# Is my wireless card going bad?



## finn kuppler (Feb 23, 2009)

I lose connection after about ten minutes on line. when i try to refresh, it won,t display page. I have to shut down my computer and then i get another ten minutes before it happens again. It happens at home or anyehere i log on (hotel)
dell vostro 1000 (I know, but it's a work computer)


----------



## johnwill (Sep 26, 2002)

When the connection is working, then again when it fails, please do this and post the results.


Try these simple tests.

Hold the *Windows* key and press *R*, then type *CMD* (_COMMAND for W98/WME)_ to open a command prompt:

In the command prompt window that opens, type type the following commands one at a time, followed by the _*Enter*_ key:

*NOTE:* For the items below in *red* surrounded with *< >*, see comments below for the actual information content, they are value substitutions from the previous command output!

□ □ □ □ □

- _WHAT THE TASK ASKS_
Continue the forum thread above about the Dell Vostro 1000 losing its wireless connection, starting right after its final sentence.

□ □ □ □ □

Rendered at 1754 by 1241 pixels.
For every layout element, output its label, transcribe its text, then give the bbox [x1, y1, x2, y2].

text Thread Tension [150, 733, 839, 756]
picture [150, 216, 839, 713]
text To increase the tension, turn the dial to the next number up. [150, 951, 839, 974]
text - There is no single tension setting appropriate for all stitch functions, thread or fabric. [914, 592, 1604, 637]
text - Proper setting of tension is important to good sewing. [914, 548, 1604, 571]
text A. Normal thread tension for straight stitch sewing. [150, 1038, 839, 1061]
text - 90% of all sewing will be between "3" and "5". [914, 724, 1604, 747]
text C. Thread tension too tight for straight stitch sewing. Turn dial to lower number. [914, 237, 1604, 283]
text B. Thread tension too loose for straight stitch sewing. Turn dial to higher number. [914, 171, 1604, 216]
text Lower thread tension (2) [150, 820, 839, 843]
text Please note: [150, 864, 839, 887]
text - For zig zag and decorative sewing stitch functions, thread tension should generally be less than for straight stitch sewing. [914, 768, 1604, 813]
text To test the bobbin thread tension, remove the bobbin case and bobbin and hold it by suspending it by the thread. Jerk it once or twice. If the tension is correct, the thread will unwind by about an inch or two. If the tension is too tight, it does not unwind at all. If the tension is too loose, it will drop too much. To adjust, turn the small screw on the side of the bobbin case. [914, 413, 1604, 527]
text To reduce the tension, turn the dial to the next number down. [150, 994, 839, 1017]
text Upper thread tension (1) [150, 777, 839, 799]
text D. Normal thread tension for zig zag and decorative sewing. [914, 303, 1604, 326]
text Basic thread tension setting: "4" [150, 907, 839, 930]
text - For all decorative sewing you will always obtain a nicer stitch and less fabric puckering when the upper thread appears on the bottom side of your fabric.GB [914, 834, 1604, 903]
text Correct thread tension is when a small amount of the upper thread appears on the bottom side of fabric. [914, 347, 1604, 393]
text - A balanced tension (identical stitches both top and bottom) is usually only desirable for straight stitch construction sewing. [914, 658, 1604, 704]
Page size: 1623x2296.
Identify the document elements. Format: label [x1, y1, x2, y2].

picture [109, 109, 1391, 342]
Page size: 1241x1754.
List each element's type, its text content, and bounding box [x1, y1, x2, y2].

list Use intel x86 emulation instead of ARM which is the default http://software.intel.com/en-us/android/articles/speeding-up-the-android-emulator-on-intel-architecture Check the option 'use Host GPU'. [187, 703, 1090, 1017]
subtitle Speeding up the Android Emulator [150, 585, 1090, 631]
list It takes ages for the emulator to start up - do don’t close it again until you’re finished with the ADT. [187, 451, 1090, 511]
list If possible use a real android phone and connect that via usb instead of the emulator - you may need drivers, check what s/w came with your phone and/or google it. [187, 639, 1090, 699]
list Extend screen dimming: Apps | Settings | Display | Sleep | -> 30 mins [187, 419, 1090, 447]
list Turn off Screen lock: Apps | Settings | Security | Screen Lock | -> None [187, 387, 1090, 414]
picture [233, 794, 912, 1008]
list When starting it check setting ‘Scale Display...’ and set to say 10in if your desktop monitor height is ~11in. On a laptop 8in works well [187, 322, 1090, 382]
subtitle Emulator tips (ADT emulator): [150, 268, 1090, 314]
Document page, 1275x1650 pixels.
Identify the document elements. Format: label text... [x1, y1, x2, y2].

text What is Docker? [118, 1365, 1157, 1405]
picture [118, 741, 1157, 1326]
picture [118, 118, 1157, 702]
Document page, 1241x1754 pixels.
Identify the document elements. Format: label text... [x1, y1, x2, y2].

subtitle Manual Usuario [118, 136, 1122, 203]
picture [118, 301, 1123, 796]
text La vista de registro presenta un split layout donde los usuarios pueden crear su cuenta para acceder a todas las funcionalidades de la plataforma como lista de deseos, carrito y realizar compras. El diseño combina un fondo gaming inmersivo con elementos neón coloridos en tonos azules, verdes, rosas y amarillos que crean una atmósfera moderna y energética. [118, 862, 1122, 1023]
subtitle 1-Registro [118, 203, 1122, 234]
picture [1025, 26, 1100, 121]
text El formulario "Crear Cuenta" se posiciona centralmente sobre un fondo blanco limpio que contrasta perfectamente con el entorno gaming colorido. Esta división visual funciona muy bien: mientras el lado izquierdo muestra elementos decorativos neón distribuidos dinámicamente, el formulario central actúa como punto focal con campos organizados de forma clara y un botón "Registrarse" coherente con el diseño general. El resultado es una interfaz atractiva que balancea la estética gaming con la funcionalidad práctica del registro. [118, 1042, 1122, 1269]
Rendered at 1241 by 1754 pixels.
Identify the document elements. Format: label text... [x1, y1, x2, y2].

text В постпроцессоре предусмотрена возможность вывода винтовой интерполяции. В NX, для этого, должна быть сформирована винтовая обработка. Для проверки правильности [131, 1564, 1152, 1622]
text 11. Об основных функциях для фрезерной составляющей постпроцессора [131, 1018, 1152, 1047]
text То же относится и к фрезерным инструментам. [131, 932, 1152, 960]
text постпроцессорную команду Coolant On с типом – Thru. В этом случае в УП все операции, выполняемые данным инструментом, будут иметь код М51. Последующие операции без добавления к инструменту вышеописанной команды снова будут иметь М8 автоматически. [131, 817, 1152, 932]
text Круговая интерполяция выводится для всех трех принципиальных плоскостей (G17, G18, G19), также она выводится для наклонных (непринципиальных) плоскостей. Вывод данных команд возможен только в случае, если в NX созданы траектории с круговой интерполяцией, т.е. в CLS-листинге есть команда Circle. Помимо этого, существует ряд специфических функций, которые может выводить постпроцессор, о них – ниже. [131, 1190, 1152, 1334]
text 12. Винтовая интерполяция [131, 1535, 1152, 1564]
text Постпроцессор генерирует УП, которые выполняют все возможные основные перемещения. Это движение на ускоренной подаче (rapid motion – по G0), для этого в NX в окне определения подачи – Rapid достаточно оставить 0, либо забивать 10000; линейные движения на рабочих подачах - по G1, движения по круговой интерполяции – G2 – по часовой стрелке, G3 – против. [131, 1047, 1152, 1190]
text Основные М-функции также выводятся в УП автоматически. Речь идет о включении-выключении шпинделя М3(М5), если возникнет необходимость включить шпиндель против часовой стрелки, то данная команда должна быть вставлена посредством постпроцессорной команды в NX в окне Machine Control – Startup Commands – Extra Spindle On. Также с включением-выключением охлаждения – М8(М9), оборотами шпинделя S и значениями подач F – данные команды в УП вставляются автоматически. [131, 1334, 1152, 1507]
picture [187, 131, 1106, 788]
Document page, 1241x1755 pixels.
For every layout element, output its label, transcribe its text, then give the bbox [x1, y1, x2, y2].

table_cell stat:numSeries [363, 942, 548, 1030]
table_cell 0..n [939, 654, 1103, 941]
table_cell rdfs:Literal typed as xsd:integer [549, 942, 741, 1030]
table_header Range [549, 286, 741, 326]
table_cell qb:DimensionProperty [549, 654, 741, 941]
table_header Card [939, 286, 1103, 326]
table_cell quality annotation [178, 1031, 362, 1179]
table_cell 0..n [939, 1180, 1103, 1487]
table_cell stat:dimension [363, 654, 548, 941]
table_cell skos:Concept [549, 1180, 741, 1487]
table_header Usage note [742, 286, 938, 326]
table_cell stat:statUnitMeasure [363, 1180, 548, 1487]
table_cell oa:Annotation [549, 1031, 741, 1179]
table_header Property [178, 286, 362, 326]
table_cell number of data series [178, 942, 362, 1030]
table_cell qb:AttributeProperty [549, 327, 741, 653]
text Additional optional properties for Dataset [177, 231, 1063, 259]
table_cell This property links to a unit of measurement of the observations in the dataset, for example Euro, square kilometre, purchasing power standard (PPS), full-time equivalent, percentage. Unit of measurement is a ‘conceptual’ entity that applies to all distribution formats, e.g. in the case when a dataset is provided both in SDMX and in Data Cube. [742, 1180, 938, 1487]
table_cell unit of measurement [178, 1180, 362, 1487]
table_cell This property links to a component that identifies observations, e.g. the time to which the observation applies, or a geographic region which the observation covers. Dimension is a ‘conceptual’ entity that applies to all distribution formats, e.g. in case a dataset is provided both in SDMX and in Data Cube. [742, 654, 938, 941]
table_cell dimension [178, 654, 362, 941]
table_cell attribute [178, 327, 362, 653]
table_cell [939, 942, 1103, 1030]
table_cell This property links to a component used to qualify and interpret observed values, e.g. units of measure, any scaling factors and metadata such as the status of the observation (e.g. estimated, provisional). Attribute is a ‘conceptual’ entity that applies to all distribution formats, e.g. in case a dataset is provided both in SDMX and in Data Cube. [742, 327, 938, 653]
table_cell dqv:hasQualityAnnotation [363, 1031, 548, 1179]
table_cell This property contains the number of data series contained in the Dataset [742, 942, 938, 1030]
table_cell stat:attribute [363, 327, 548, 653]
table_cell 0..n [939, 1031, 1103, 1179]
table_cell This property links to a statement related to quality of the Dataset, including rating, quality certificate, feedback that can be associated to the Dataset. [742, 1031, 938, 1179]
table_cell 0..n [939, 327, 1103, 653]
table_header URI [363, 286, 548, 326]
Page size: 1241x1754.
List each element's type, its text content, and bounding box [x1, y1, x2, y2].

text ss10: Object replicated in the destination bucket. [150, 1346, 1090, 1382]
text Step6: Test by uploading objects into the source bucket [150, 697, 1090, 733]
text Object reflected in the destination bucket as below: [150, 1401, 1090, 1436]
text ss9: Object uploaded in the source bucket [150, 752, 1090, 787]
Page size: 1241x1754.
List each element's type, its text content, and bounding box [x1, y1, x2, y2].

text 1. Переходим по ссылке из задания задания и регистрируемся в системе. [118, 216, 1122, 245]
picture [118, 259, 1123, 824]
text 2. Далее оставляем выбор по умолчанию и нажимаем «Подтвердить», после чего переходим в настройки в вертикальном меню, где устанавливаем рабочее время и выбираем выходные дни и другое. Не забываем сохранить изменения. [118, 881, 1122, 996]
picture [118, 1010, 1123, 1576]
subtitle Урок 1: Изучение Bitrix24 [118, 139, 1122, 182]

□ □ □ □ □

- _EXERCISE RESPONSE_
IPCONFIG /ALL

PING <computer_IP_address>

PING <default_gateway_address>

PING <dns_servers>

PING 206.190.60.37

PING yahoo.com

Right click in the command window and choose *Select All*, then hit *Enter* to copy the contents to the clipboard.
Paste the results in a message here.

*<computer_IP_address>* - The *IP Address* of your computer, obtained from the IPCONFIG command above.

*<default_gateway_address>* - The IP address of the *Default Gateway*, obtained from the IPCONFIG command above.

*<dns_servers>* - The IP address of the first (or only) address for *DNS Servers*, obtained from the IPCONFIG command above.

If you are on a machine with no network connection, use a floppy, USB disk, or a CD-RW disk to transfer a text file with the information to allow pasting it here.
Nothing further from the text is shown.